■ **TESTO DELL'ESERCIZIO**:
____________

La fuga dei giovani dal Venezuela

Dall’inizio della crisi sono oltre 7,7 milioni le persone che hanno lasciato il paese e la maggior parte di queste appartiene alla fascia giovanile. Alcuni esempi di cooperazione e di supporto in Colombia e in Perù

di Tommaso Bardi, Anna Belemsigri Anna e Yasmine Souffy*

Luis, bambino venezuelano di 10 anni, è appena arrivato al Policlinico Santa Rita a Cusco, in Perù, dopo aver tentato il suicidio. Solo dopo innumerevoli colloqui psicologici e psichiatrici Luis è riuscito a tirar fuori i traumi vissuti nel lungo viaggio che dal Venezuela lo ha portato in Perù. Traumi che, uniti agli infiniti chilometri percorsi a piedi, gli hanno provocato un disturbo da stress post-traumatico.  Con l’inizio della scuola in Perù sono partiti anche gli episodi di bullismo e razzismo come insulti e parole d’odio ripetuti per mesi. Ma, grazie al cambio di scuola e all’aver ricevuto l’aiuto adeguato, Luis adesso si sta integrando con i compagni di scuola e della squadra di calcetto. 

Come lui, sono molte le persone che ogni anno lasciano il Venezuela. Si stima che tra la fine del 2023 e l’inizio del 2024 ci sia stato un incremento dei migranti dell’8,3%, ovvero circa 402.354 persone. Dall’inizio della crisi venezuelana sono oltre 7,7 milioni le persone che hanno lasciato il paese e la maggior parte di queste appartiene alla fascia giovanile. “I giovani sono sicuramente i primi che se ne sono andati via dal paese e sono quelli che maggiormente continuano ad uscirne”, spiega un operatore umanitario che ha richiesto di rimanere anonimo “Molte famiglie mandano infatti avanti i giovani ed in alcune città in Venezuela in cui sono stato attorno al 2020-2021 c’erano quartieri dove erano presenti solo nonni con i nipoti. Tutta la fascia di mezzo dagli adolescenti ai giovani adulti era già andata via dal paese”.

Le dibattute elezioni del luglio 2024 hanno visto la vittoria (considerata da molti osservatori illecita) di Nicolas Maduro, che sta svolgendo quindi il suo terzo mandato. “All’origine di questo flusso migratorio – spiega Chiara Lombardi, operatrice di Apurimac Ets, una ong che da anni lavora con le persone migranti venezuelane che si trovano in Perù – ci sono tanti elementi ed una delle principali cause della migrazione è l’insicurezza politica data dal governo Maduro, insieme alle violenze, alle aggressioni e alla violazione della libertà di espressione”.

A seguito delle ultime elezioni, si sono scatenate una serie di rivolte popolari che sono state soppresse da un rigido apparato governativo di controllo del dissenso. Dopo le ultime elezioni presidenziali, con le quali Maduro è stato rieletto con il 52% dei voti, sono state arrestate circa 1700 persone, nella maggior parte dei casi senza un’accusa formale. Rilevanti sono anche i dati che affermano che nel 2024 più di 200 adolescenti erano ancora detenuti. I crimini del presidente però non si fermano alla sfera sociale e politica poiché interessano anche quella economica. “Importante è anche il collasso della parte del sistema produttivo” prosegue l’operatore umanitario “Questo determina che le persone in Venezuela non hanno la possibilità di soddisfare le proprie necessità più basilari. C’è una crisi economica dovuta alla svalutazione costante del bolivar che non è più nel mercato”.

____________

■ **DATI**:
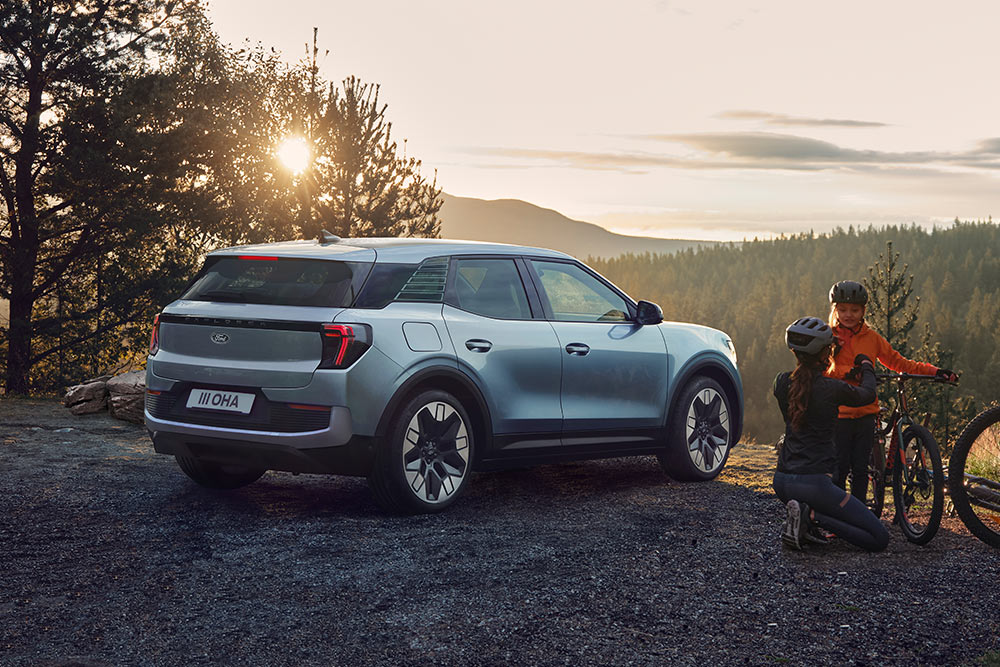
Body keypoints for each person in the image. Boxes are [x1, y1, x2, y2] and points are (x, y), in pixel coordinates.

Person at [825, 280, 957, 500]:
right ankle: (837, 520)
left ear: (863, 311)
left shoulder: (872, 339)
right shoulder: (828, 337)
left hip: (866, 412)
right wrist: (849, 372)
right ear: (835, 310)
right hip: (840, 413)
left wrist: (934, 371)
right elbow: (820, 372)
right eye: (843, 309)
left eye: (854, 310)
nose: (848, 314)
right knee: (839, 469)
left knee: (860, 470)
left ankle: (858, 519)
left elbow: (900, 363)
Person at [773, 316, 889, 551]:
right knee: (879, 538)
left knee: (839, 510)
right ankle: (812, 515)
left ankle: (804, 520)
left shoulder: (782, 382)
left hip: (782, 482)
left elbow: (793, 417)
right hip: (815, 485)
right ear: (825, 353)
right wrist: (867, 366)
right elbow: (867, 395)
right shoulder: (830, 389)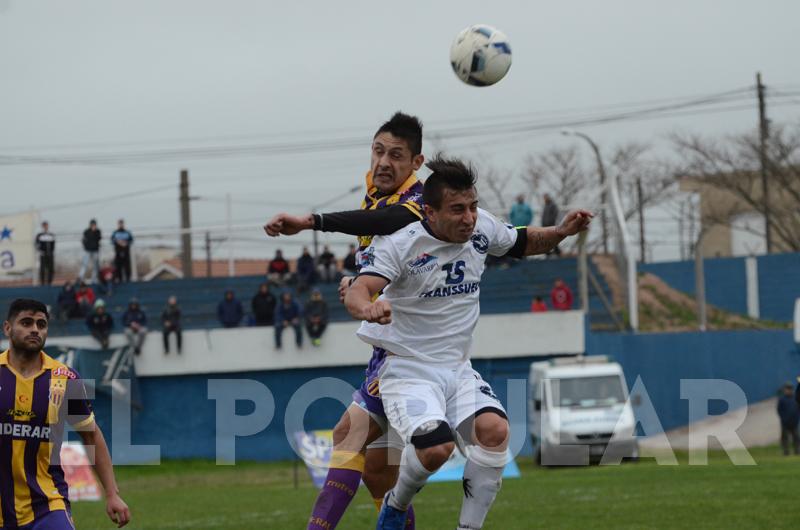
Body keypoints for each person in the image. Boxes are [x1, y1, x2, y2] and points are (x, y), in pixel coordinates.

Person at [344, 156, 592, 529]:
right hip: (408, 370)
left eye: (473, 206)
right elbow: (359, 289)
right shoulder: (400, 245)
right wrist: (368, 308)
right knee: (436, 448)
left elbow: (523, 242)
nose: (469, 217)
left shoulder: (482, 229)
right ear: (429, 211)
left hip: (457, 370)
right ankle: (395, 506)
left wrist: (561, 231)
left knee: (495, 433)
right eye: (458, 209)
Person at [265, 111, 428, 530]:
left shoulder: (418, 202)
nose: (384, 162)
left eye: (396, 155)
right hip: (390, 345)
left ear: (417, 163)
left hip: (411, 351)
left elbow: (384, 223)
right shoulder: (374, 195)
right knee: (377, 472)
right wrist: (358, 283)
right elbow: (386, 258)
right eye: (378, 151)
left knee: (345, 436)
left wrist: (312, 222)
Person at [1, 298, 131, 529]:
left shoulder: (65, 378)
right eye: (27, 322)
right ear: (8, 328)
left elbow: (91, 436)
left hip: (47, 505)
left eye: (41, 324)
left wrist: (111, 493)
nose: (35, 329)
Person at [777, 382, 800, 456]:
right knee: (785, 438)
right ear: (785, 390)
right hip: (785, 423)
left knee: (796, 437)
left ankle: (797, 450)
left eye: (790, 389)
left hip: (794, 422)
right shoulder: (782, 399)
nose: (789, 390)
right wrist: (783, 418)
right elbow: (779, 410)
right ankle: (786, 451)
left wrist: (797, 418)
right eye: (787, 389)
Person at [111, 219, 134, 283]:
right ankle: (119, 279)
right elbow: (112, 240)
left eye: (122, 224)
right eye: (119, 224)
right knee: (118, 266)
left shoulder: (127, 232)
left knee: (127, 266)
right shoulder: (115, 233)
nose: (121, 225)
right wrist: (118, 242)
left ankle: (128, 278)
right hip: (118, 251)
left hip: (126, 251)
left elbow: (131, 240)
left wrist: (125, 243)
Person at [79, 219, 102, 283]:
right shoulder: (86, 231)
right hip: (88, 250)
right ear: (90, 225)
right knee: (84, 264)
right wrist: (85, 247)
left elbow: (99, 238)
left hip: (95, 250)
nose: (93, 226)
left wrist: (94, 232)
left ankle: (94, 278)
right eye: (92, 225)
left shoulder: (98, 231)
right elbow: (83, 240)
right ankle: (80, 277)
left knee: (95, 265)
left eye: (94, 225)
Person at [35, 221, 56, 285]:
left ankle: (50, 282)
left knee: (51, 269)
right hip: (43, 254)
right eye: (44, 226)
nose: (45, 227)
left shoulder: (51, 235)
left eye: (46, 226)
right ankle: (42, 283)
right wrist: (40, 251)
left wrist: (51, 252)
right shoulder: (39, 235)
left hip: (50, 254)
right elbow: (36, 244)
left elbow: (53, 244)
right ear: (42, 227)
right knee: (42, 269)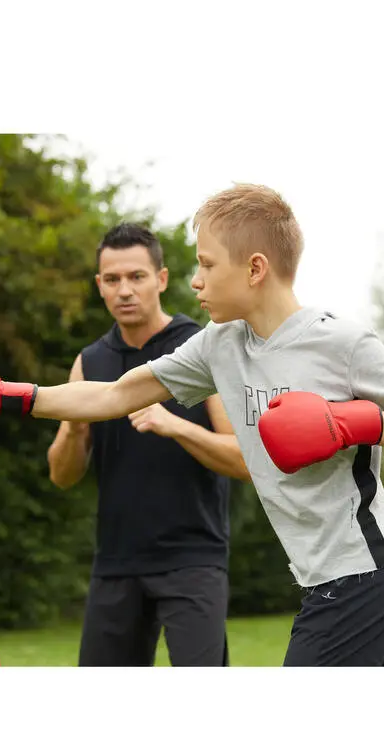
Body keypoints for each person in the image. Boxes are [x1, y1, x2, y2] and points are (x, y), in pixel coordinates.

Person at [0, 184, 384, 667]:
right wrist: (6, 396)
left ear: (255, 269)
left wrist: (345, 423)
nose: (195, 280)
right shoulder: (220, 343)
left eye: (206, 265)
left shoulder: (340, 342)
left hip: (367, 572)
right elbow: (118, 393)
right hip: (345, 572)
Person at [55, 222, 247, 666]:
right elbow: (62, 476)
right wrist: (73, 428)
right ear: (99, 286)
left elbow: (244, 459)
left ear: (160, 279)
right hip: (116, 564)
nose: (125, 290)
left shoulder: (199, 349)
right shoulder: (89, 362)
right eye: (112, 279)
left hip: (193, 561)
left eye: (136, 277)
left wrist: (176, 425)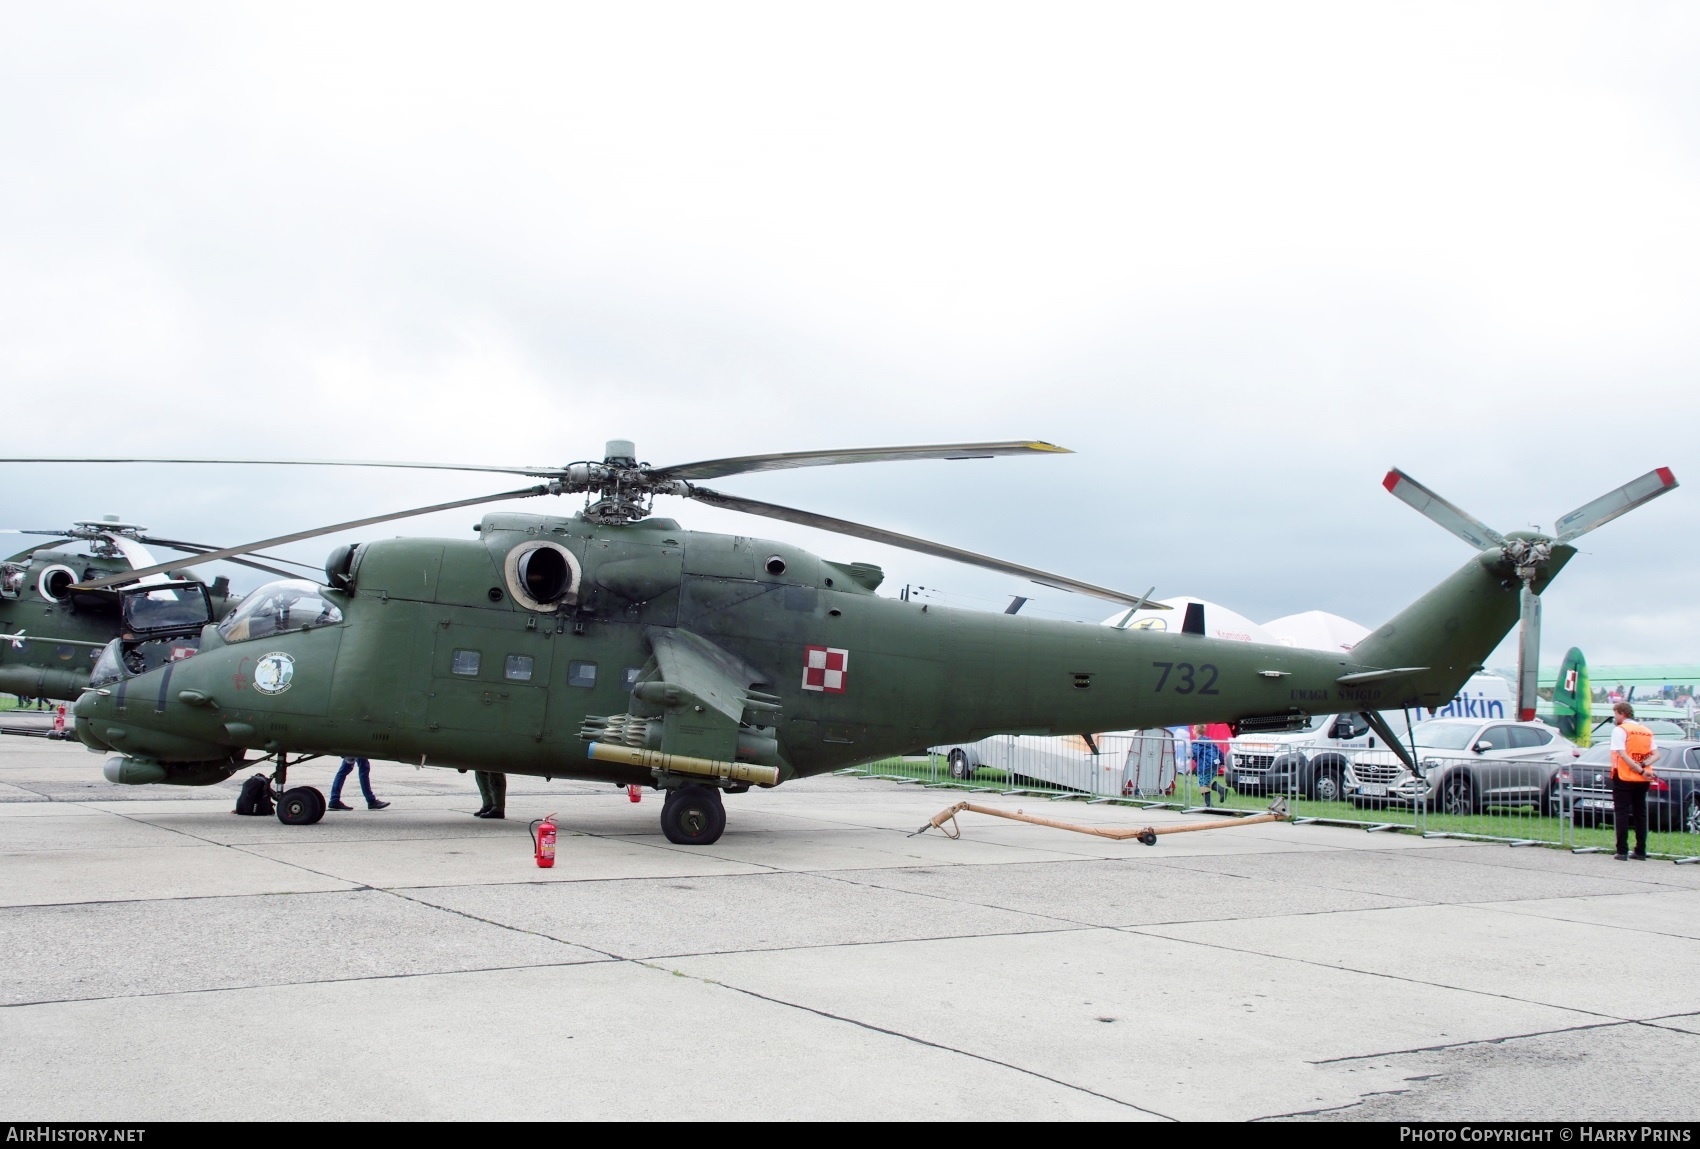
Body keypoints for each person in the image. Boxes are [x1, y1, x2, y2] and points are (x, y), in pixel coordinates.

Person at [1608, 702, 1658, 860]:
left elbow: (1622, 754)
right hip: (1643, 778)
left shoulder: (1620, 730)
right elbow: (1656, 755)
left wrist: (1638, 768)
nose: (1615, 717)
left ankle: (1622, 851)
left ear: (1622, 713)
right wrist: (1643, 767)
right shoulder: (1646, 731)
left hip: (1624, 775)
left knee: (1621, 812)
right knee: (1640, 813)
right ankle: (1640, 850)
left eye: (1615, 714)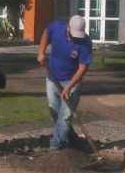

____________

■ **DESCRIZIONE DEL COMPITO**: Riscrivi in forma di elenco puntato il paragrafo dell'articolo sulla fuga dei giovani dal Venezuela che comincia con «A seguito delle ultime elezioni», conservandone i fatti principali.

■ **SOLUZIONE PROPOSTA**:
- Dopo le ultime elezioni sono scoppiate rivolte popolari, soppresse da un rigido apparato governativo di controllo del dissenso.
- Maduro è stato rieletto con il 52% dei voti.
- Dopo il voto sono state arrestate circa 1700 persone, per lo più senza un'accusa formale.
- Nel 2024 più di 200 adolescenti risultavano ancora detenuti.
- Le responsabilità del presidente riguardano anche la sfera economica, oltre a quella sociale e politica.
- Secondo un operatore umanitario, il collasso di parte del sistema produttivo impedisce alla popolazione di soddisfare i bisogni più basilari.
- La crisi economica è dovuta alla svalutazione costante del bolivar, che non è più sul mercato.